Required work:
Would you please copy each line of the listing that mentions "government"?

____

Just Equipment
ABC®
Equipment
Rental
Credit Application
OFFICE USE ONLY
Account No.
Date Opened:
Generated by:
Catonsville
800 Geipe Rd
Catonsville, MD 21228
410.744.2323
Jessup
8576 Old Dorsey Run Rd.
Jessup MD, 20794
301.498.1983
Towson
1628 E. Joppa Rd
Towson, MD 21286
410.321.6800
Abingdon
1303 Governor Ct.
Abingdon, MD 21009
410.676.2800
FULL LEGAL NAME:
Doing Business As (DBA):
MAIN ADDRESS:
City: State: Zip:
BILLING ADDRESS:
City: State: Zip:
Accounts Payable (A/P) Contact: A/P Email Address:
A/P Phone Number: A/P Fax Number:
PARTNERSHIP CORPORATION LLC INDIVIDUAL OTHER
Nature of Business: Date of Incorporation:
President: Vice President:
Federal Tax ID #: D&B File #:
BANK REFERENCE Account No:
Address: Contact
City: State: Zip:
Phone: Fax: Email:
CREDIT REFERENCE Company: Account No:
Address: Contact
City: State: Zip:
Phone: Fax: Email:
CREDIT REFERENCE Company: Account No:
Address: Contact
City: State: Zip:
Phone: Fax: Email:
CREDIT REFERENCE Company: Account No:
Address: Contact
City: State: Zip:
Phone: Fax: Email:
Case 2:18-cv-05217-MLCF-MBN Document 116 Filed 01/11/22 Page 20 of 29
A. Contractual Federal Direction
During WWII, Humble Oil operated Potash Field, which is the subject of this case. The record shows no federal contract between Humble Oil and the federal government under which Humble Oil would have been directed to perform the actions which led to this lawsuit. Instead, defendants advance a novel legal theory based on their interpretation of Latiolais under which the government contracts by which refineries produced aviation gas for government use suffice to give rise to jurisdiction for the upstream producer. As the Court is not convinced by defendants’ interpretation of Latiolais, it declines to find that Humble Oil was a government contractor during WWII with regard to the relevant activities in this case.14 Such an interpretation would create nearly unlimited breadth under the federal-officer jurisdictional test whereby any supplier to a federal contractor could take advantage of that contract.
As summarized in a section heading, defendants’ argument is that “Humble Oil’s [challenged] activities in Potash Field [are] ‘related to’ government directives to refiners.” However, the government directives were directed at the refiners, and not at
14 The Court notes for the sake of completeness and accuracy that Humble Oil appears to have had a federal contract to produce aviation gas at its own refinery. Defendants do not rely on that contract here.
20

____

Your solution:
During WWII, Humble Oil operated Potash Field, which is the subject of this case. The record shows no federal contract between Humble Oil and the federal government under which Humble Oil would have been directed to perform the actions which led to this lawsuit. Instead, defendants advance a novel legal theory based on their interpretation of Latiolais under which the government contracts by which refineries produced aviation gas for government use suffice to give rise to jurisdiction for the upstream producer. As the Court is not convinced by defendants’ interpretation of Latiolais, it declines to find that Humble Oil was a government contractor during WWII with regard to the relevant activities in this case.14 Such an interpretation would create nearly unlimited breadth under the federal-officer jurisdictional test whereby any supplier to a federal contractor could take advantage of that contract.
As summarized in a section heading, defendants’ argument is that “Humble Oil’s [challenged] activities in Potash Field [are] ‘related to’ government directives to refiners.” However, the government directives were directed at the refiners, and not at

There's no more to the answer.